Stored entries

# # # # #

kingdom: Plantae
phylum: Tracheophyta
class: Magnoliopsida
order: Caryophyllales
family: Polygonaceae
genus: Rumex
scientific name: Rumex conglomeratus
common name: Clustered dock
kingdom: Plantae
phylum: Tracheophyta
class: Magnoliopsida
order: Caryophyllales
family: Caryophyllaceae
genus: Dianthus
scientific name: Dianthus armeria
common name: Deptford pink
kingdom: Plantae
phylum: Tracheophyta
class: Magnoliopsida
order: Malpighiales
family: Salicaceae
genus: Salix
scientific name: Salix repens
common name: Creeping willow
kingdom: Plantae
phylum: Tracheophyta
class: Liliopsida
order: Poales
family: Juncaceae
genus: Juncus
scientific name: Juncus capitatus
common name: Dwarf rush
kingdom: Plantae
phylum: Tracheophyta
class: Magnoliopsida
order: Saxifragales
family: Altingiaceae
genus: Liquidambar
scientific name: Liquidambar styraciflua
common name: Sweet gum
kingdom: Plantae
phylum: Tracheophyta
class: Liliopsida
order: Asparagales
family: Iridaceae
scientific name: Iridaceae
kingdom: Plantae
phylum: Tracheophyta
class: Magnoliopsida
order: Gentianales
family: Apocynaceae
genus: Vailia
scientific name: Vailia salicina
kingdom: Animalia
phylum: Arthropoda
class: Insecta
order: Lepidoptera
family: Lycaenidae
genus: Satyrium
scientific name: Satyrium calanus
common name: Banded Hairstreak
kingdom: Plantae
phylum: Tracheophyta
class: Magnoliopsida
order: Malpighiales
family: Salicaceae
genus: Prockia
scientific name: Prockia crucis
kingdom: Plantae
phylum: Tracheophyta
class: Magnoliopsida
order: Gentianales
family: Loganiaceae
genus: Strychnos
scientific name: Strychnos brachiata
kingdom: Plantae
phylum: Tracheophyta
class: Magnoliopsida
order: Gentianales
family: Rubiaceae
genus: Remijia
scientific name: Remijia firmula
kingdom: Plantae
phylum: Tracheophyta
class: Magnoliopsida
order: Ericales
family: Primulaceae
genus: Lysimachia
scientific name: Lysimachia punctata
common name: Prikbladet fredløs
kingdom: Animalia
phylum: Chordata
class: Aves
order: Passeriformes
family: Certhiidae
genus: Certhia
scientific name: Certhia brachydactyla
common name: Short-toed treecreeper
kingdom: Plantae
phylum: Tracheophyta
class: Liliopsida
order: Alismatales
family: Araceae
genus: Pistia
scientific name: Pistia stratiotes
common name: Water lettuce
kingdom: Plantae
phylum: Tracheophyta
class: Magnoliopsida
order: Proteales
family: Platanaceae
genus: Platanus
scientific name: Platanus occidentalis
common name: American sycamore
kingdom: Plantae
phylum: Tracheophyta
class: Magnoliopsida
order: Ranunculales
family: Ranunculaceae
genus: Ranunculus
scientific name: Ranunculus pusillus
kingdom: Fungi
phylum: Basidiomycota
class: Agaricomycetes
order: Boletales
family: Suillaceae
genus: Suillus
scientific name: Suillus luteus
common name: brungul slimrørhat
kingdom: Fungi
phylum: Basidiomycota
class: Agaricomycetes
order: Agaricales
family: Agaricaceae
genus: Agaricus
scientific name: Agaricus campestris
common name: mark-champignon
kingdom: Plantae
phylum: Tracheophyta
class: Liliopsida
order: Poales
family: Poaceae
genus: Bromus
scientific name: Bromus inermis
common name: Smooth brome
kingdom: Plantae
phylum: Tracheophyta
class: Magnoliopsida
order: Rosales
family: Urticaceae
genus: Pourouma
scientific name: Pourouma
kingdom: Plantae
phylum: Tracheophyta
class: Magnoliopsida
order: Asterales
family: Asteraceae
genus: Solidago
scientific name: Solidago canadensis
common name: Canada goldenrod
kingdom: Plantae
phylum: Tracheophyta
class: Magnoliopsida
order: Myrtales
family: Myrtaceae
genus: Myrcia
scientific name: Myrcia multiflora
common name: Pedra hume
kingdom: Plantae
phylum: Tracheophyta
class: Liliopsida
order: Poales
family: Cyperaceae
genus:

# # # # #

THE EXERCISE
Copy every line of the records above, leaving each one unchanged.

RESPONSE TO THE TASK
kingdom: Plantae
phylum: Tracheophyta
class: Magnoliopsida
order: Caryophyllales
family: Polygonaceae
genus: Rumex
scientific name: Rumex conglomeratus
common name: Clustered dock
kingdom: Plantae
phylum: Tracheophyta
class: Magnoliopsida
order: Caryophyllales
family: Caryophyllaceae
genus: Dianthus
scientific name: Dianthus armeria
common name: Deptford pink
kingdom: Plantae
phylum: Tracheophyta
class: Magnoliopsida
order: Malpighiales
family: Salicaceae
genus: Salix
scientific name: Salix repens
common name: Creeping willow
kingdom: Plantae
phylum: Tracheophyta
class: Liliopsida
order: Poales
family: Juncaceae
genus: Juncus
scientific name: Juncus capitatus
common name: Dwarf rush
kingdom: Plantae
phylum: Tracheophyta
class: Magnoliopsida
order: Saxifragales
family: Altingiaceae
genus: Liquidambar
scientific name: Liquidambar styraciflua
common name: Sweet gum
kingdom: Plantae
phylum: Tracheophyta
class: Liliopsida
order: Asparagales
family: Iridaceae
scientific name: Iridaceae
kingdom: Plantae
phylum: Tracheophyta
class: Magnoliopsida
order: Gentianales
family: Apocynaceae
genus: Vailia
scientific name: Vailia salicina
kingdom: Animalia
phylum: Arthropoda
class: Insecta
order: Lepidoptera
family: Lycaenidae
genus: Satyrium
scientific name: Satyrium calanus
common name: Banded Hairstreak
kingdom: Plantae
phylum: Tracheophyta
class: Magnoliopsida
order: Malpighiales
family: Salicaceae
genus: Prockia
scientific name: Prockia crucis
kingdom: Plantae
phylum: Tracheophyta
class: Magnoliopsida
order: Gentianales
family: Loganiaceae
genus: Strychnos
scientific name: Strychnos brachiata
kingdom: Plantae
phylum: Tracheophyta
class: Magnoliopsida
order: Gentianales
family: Rubiaceae
genus: Remijia
scientific name: Remijia firmula
kingdom: Plantae
phylum: Tracheophyta
class: Magnoliopsida
order: Ericales
family: Primulaceae
genus: Lysimachia
scientific name: Lysimachia punctata
common name: Prikbladet fredløs
kingdom: Animalia
phylum: Chordata
class: Aves
order: Passeriformes
family: Certhiidae
genus: Certhia
scientific name: Certhia brachydactyla
common name: Short-toed treecreeper
kingdom: Plantae
phylum: Tracheophyta
class: Liliopsida
order: Alismatales
family: Araceae
genus: Pistia
scientific name: Pistia stratiotes
common name: Water lettuce
kingdom: Plantae
phylum: Tracheophyta
class: Magnoliopsida
order: Proteales
family: Platanaceae
genus: Platanus
scientific name: Platanus occidentalis
common name: American sycamore
kingdom: Plantae
phylum: Tracheophyta
class: Magnoliopsida
order: Ranunculales
family: Ranunculaceae
genus: Ranunculus
scientific name: Ranunculus pusillus
kingdom: Fungi
phylum: Basidiomycota
class: Agaricomycetes
order: Boletales
family: Suillaceae
genus: Suillus
scientific name: Suillus luteus
common name: brungul slimrørhat
kingdom: Fungi
phylum: Basidiomycota
class: Agaricomycetes
order: Agaricales
family: Agaricaceae
genus: Agaricus
scientific name: Agaricus campestris
common name: mark-champignon
kingdom: Plantae
phylum: Tracheophyta
class: Liliopsida
order: Poales
family: Poaceae
genus: Bromus
scientific name: Bromus inermis
common name: Smooth brome
kingdom: Plantae
phylum: Tracheophyta
class: Magnoliopsida
order: Rosales
family: Urticaceae
genus: Pourouma
scientific name: Pourouma
kingdom: Plantae
phylum: Tracheophyta
class: Magnoliopsida
order: Asterales
family: Asteraceae
genus: Solidago
scientific name: Solidago canadensis
common name: Canada goldenrod
kingdom: Plantae
phylum: Tracheophyta
class: Magnoliopsida
order: Myrtales
family: Myrtaceae
genus: Myrcia
scientific name: Myrcia multiflora
common name: Pedra hume
kingdom: Plantae
phylum: Tracheophyta
class: Liliopsida
order: Poales
family: Cyperaceae
genus:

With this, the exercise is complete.